Wednesday, June 27, 2007

Dog of War or McGriff the Crime Dog?

So, solider or cop? War or Crime? Or both?

I ask this question of my own self after reading (and enjoying) Michael C. W. Research's recent posts on security framed in the context of Clauswitz. Thinking it through, though, I began to wonder if war is the context information security should frame itself. After all, as an info security practitioner, you are denied both first strike and retaliation with like force. Hampered by a bureaucracy, limited by budget and laden with metrics of questionable value, you perform awareness and outreach to a resistant, often resentful community that harbors potential adversaries. When the adversary attacks, your response is defensive, forensic, and heavily regulated. In the initial analysis, it sounds more like a cop than a soldier.

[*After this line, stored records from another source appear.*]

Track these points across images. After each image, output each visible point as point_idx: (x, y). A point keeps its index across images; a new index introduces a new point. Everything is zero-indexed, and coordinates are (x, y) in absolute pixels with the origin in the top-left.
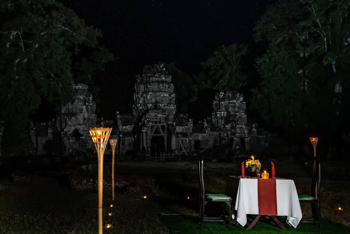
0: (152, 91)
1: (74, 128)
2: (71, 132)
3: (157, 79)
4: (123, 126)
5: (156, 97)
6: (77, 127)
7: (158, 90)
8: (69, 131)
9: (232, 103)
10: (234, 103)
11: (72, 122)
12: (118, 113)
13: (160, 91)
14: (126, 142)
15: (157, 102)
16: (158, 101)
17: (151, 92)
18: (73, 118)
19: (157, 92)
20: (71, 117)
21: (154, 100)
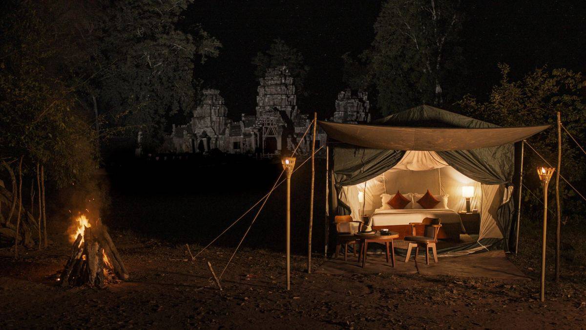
0: (271, 94)
1: (202, 130)
2: (201, 134)
3: (275, 82)
4: (245, 128)
5: (273, 99)
6: (206, 129)
7: (276, 93)
8: (199, 133)
9: (349, 103)
10: (352, 103)
11: (201, 125)
12: (243, 115)
13: (277, 94)
14: (247, 142)
15: (274, 105)
16: (276, 103)
17: (268, 95)
18: (202, 121)
19: (275, 94)
20: (200, 120)
21: (272, 103)
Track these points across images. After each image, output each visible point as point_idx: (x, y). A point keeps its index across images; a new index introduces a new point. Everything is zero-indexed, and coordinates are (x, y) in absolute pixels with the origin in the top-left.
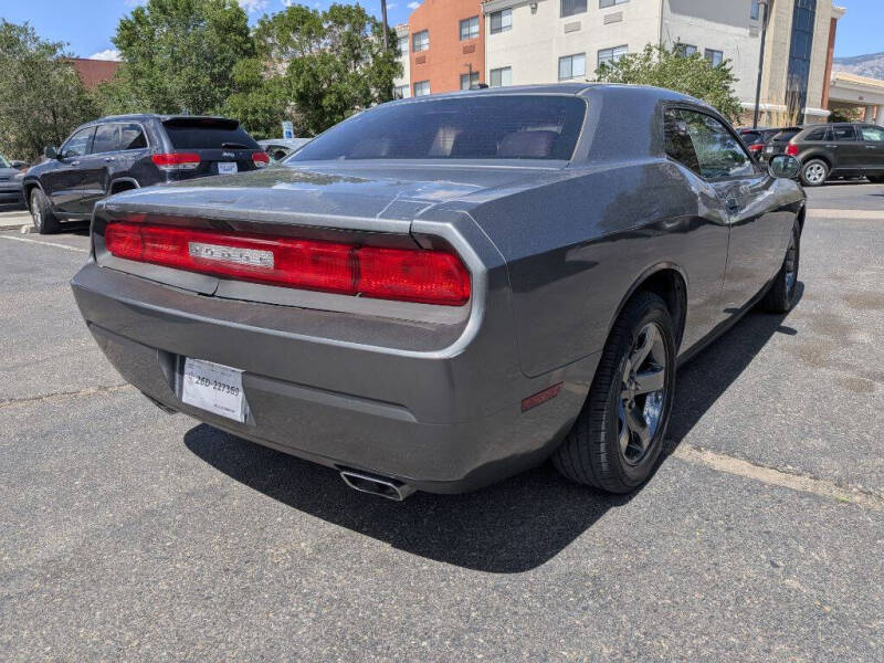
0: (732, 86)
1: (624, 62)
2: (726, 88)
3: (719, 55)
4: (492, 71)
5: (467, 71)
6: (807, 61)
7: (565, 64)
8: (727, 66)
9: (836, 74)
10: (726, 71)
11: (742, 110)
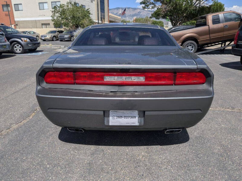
0: (91, 16)
1: (61, 6)
2: (89, 16)
3: (84, 6)
4: (14, 5)
5: (5, 3)
6: (104, 10)
7: (41, 5)
8: (89, 10)
9: (110, 14)
10: (89, 11)
11: (94, 22)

Like Mr. Peterson, I recently finished reading Robb's Brave New War. Robb describes the decline of wars between states or their proxies and the rise of the global guerrilla. The global guerrilla uses system disruption and open source warfare to break down the brittle security systems of organized and highly interdependent states. Mobile and rapidly adapting to changing tactics, this adversary is usually hidden in the state it is trying to hollow it out, cooperating with or participating in transnational organized crime. Now that threat sounds more familiar; Robb describes the phishing marketplace as a example of open source warfare.

Is War now Crime? Is the infosec defense model Clear Hold Build or Broken Windows?